元日産エンジニアが考案した次世代電池の実力

安全性とコスト競争力に自信、来年から量産へ

「製造工程がシンプルな全樹脂電池なら、大幅な製造コストの引き下げが可能。安全性も格段に高く、定置用蓄電池の普及に大きく貢献できる」と堀江氏は自信を見せる、実際、再生エネ導入が進む欧米のエネルギー関係企業などから多くの問い合わせが寄せられており、早ければ来年、こうした企業と大型蓄電池の実証実験を開始する。

堀江氏は元日産のエンジニア。その経歴を考えれば、これから本格的な普及期を迎えるEV用途も注力領域かに思えるが、本人曰く、車載用は当面考えていないという。「車載用の電池はレッドオーシャン(血で血を洗う競争の激しい領域)。そこにいきなり飛び込んだら、大変なことになる。まずは定置用の大型蓄電池で事業の基盤を確立するのが先決。それができたときには圧倒的なコスト競争力を有し、車載用での展開も見えてくる」。

「10年後に5000億円の事業規模へ」

堀江氏と二人三脚で実用化に漕ぎ着けた三洋化成工業としても、全樹脂電池に対する期待は大きい。累計で数十億円の研究開発費を負担し、2019年には資本業務提携を結んでAPBに出資。今春の大型増資で出資比率は薄まったが、それでも4割以上の株式を保有する筆頭株主だ。APBは関連会社の位置付けで、三洋化成工業から約40人の研究技術者を派遣している。

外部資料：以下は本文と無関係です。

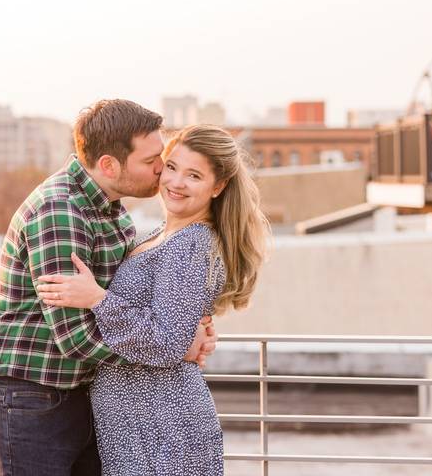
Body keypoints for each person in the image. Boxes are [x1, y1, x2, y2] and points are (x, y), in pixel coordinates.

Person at [0, 100, 218, 476]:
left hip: (80, 393)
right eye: (152, 160)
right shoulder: (61, 211)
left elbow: (129, 299)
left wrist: (189, 325)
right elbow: (75, 338)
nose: (161, 170)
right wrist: (168, 351)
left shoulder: (112, 208)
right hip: (32, 397)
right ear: (109, 165)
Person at [36, 124, 270, 475]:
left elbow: (166, 343)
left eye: (193, 175)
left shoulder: (190, 246)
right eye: (171, 167)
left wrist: (98, 299)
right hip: (137, 422)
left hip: (162, 425)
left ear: (218, 186)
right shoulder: (161, 233)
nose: (175, 182)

全樹脂電池は設計の自由度が高いのも大きな特徴。ハイポーラ積層型で、写真のようにシート状の電池を何層にも重ねて大容量化できる(写真:APB)

「当社にとっても、全樹脂電池のような社会を変えるほどのイノベーションはかつてない大きなチャレンジ。この技術には自信を持っていて、大いに期待している。定置用の大型蓄電池の潜在需要は大きいので、10年後には5000億円ぐらいの事業規模にしたい」(三洋化成工業の安藤孝夫社長)

事業が成功するためには、現在準備中の第1号工場を予定通りに立ち上げ、効率的な量産技術を早期に確立することが課題になる。APBのロードマップによると、さらに次のステップとして、巨大な第2工場を2020年代半ばまでに立ち上げ、スケールメリットを発揮する考えだ。そのときにはリチウムイオン電池の半分以下にまで製造コストを下げるシナリオを描いている。

「全樹脂電池は現時点で考えうる理想的な究極の電池。この技術によって、エネルギー分野でイノベーションを起こしたい」と語る堀江氏。元日産エンジニアが抱く壮大な夢は、果たして実現なるか。